Branch Rickey, Jr.
From Wikipedia, the free encyclopedia
Wesley Branch Rickey, Jr. (1913 – 1961) was an American front office executive in Major League Baseball. The son of Baseball Hall of Fame club executive Branch Rickey, who among his many achievements invented the farm system and led the movement to break the baseball color line, Branch Jr. — called "The Twig" by many — was a highly respected farm system director, but never led his own organization. He was the father of Branch Barrett Rickey, widely known as "Branch Rickey III," a longtime baseball executive and the current president of the Pacific Coast League.
After graduating from Ohio Wesleyan University, Branch Rickey Jr. entered baseball in 1935 as business manager of the Albany, Georgia Travelers of the Class D Georgia-Florida League, one of the many farm clubs in his father's St. Louis Cardinals organization. In 1941, he joined the archrival Brooklyn Dodgers as farm director, recruited by the then-Brooklyn president, Larry MacPhail. However, in a strange turn of events, when MacPhail resigned at the end of the 1942 season to rejoin the armed forces, he was replaced by Branch Sr., who eventually became a co-owner of the Brooklyn club.

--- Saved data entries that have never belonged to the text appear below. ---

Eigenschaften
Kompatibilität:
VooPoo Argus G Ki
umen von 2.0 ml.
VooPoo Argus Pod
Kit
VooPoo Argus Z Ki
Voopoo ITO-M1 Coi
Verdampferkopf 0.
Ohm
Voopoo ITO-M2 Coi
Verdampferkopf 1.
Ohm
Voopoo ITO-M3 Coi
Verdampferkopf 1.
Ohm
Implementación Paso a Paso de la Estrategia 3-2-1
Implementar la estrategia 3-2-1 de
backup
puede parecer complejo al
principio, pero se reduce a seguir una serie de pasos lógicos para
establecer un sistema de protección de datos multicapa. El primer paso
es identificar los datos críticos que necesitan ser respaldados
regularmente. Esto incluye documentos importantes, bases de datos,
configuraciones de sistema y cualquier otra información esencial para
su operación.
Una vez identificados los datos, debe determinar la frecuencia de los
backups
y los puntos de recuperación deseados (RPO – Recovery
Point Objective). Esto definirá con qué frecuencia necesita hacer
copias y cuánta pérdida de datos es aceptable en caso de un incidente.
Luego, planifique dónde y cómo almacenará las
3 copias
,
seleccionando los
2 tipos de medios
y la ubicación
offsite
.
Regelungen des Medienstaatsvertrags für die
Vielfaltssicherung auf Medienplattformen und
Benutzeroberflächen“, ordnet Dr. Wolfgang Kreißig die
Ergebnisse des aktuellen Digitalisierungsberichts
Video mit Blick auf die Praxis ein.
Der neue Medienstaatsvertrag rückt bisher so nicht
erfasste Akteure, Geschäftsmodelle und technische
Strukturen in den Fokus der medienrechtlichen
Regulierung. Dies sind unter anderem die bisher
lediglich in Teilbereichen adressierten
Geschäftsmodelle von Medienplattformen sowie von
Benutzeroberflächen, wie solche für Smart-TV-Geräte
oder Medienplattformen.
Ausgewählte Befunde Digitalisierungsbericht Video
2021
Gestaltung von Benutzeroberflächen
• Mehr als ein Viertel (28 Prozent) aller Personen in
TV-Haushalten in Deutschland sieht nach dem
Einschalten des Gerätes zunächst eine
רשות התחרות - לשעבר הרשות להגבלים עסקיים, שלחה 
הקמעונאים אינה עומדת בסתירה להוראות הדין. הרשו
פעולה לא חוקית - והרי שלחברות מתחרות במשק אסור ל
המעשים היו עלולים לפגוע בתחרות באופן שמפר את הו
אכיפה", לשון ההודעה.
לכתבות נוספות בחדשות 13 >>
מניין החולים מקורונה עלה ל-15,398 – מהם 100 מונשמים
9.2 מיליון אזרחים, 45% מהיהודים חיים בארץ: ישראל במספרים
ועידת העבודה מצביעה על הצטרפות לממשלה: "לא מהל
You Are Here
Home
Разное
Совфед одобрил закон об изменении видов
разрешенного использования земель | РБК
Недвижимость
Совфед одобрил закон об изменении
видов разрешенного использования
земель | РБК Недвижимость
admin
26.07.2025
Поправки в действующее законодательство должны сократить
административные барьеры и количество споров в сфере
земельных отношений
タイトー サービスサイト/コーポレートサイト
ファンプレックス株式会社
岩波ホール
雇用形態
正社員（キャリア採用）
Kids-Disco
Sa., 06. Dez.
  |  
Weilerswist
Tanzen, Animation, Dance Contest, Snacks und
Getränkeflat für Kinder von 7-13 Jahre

The younger Rickey then worked with his father as the Dodgers' farm director, and, after 1947, assistant general manager until the end of the 1950 season, when Walter O'Malley acquired controlling interest in the team and forced Rickey Sr., his former partner, out of the Brooklyn organization.
Rickey Sr. then moved to the Pittsburgh Pirates as executive vice president and general manager, with Branch Jr. as the Pirates' vice president and farm system director. The younger Rickey held that post until his premature death in Pittsburgh at age 47 on April 10, 1961. He had long been troubled by diabetes, and hepatitis and pneumonia were also factors in his passing.
Although the 1951-55 reign of Branch Sr. as GM of the Pirates has been widely viewed as a failure, he and Branch Jr. put into place the successful Pittsburgh organization of the 1960s and 1970s. Led by the great Roberto Clemente, drafted by the Rickeys from the Dodgers, the Bucs won the 1960 World Series and the 1971 World Series. Pittsburgh contended through the rest of that decade, winning its last Series in 1979.